Who would you rather have in your lineup for the first game of the 2023 first round, Kane or Miller? Who would you rather have in the lineup for the 82-game marathon, Kane or Miller? There is a Choice C, of course, that would be, “None of the above.” 

None of the math has changed since it went 2-1 the wrong way in Game 6 of the conference finals in Tampa on June 11. The Blueshirts cannot afford a long-term commitment to a veteran blue chip center. That knocks them out of the running for impending free agent Nazem Kadri. That eliminates the option of obtaining and then extending Miller. Winnipeg’s Mark Scheifele has two years remaining on his contract at an annual $6.125 million cap hit that would push the envelope to the max. 

Chris Drury
Chris Drury Getty Images

The Rangers scored at the lowest 60:00, five-on-five rate of any playoff team that won at least one round. They were 21st overall in that category during the season. That, of course, was with Ryan Strome, who is on his way to the free agent market. And just about the last quarter of the season included top-sixers Andrew Copp and Frank Vatrano, also on their way out of the door. 

The Rangers are going on 29 years again as if Sam Rosen’s, “This one will last a lifetime,” were a sentence rather than just a sentence, if you know what I mean. There are all sorts of interweaving timetables at work here involving veterans with no-move clauses and kids coming up on second contracts, but one Stanley Cup in 81 years creates urgency. 

You know what else does or should? The fact that Igor Shesterkin can become an unrestricted free agent in three years. 

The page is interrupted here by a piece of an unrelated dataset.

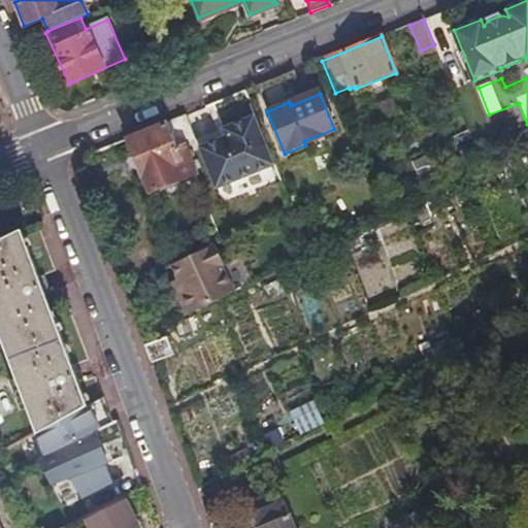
[(186,116),(166,124),(170,132),(171,131),(172,134),(171,135),(176,147),(184,143),(185,144),(196,140),(186,116)]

Tony Amonte recorded 717 points (332 goals, 385 assists) after he was traded at the 1994 deadline while Stephane Matteau and Brian Noonan combined for 69 points (35-34) wearing the Blueshirt following their acquisitions. Doug Weight posted 963 points (255-708) after leaving New York at the 1993 deadline while Esa Tikkanen put up 61 points (24-37) in his first stay on Broadway. Does anyone care? 

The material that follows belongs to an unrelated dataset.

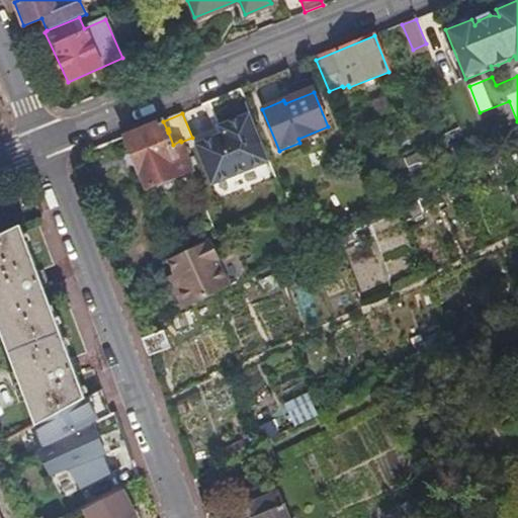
[(460,128),(455,115),(446,119),(451,133),(460,128)]
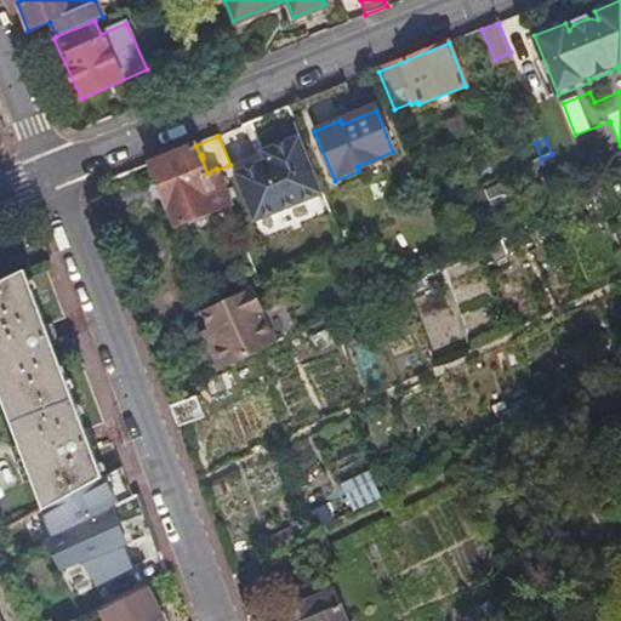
[(323,194),(300,140),(272,151),(277,158),(266,163),(235,175),(254,222),(323,194)]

If Drury believes the Rangers are within rental range of a Cup, then he walls off Shesterkin, Adam Fox, Alexis Lafreniere, K’Andre Miller, Braden Schneider, Ryan Lindgren, Brennan Othmann and Will Cuylle and adds no-move guys Panarin, Chris Kreider, Mika Zibanejad and Jacob Trouba to the list. 

And then he barters. 

First question: Are the Rangers close enough to rent a blue chip property? 

And the second: If so, shouldn’t Patrick Kane be Target 1?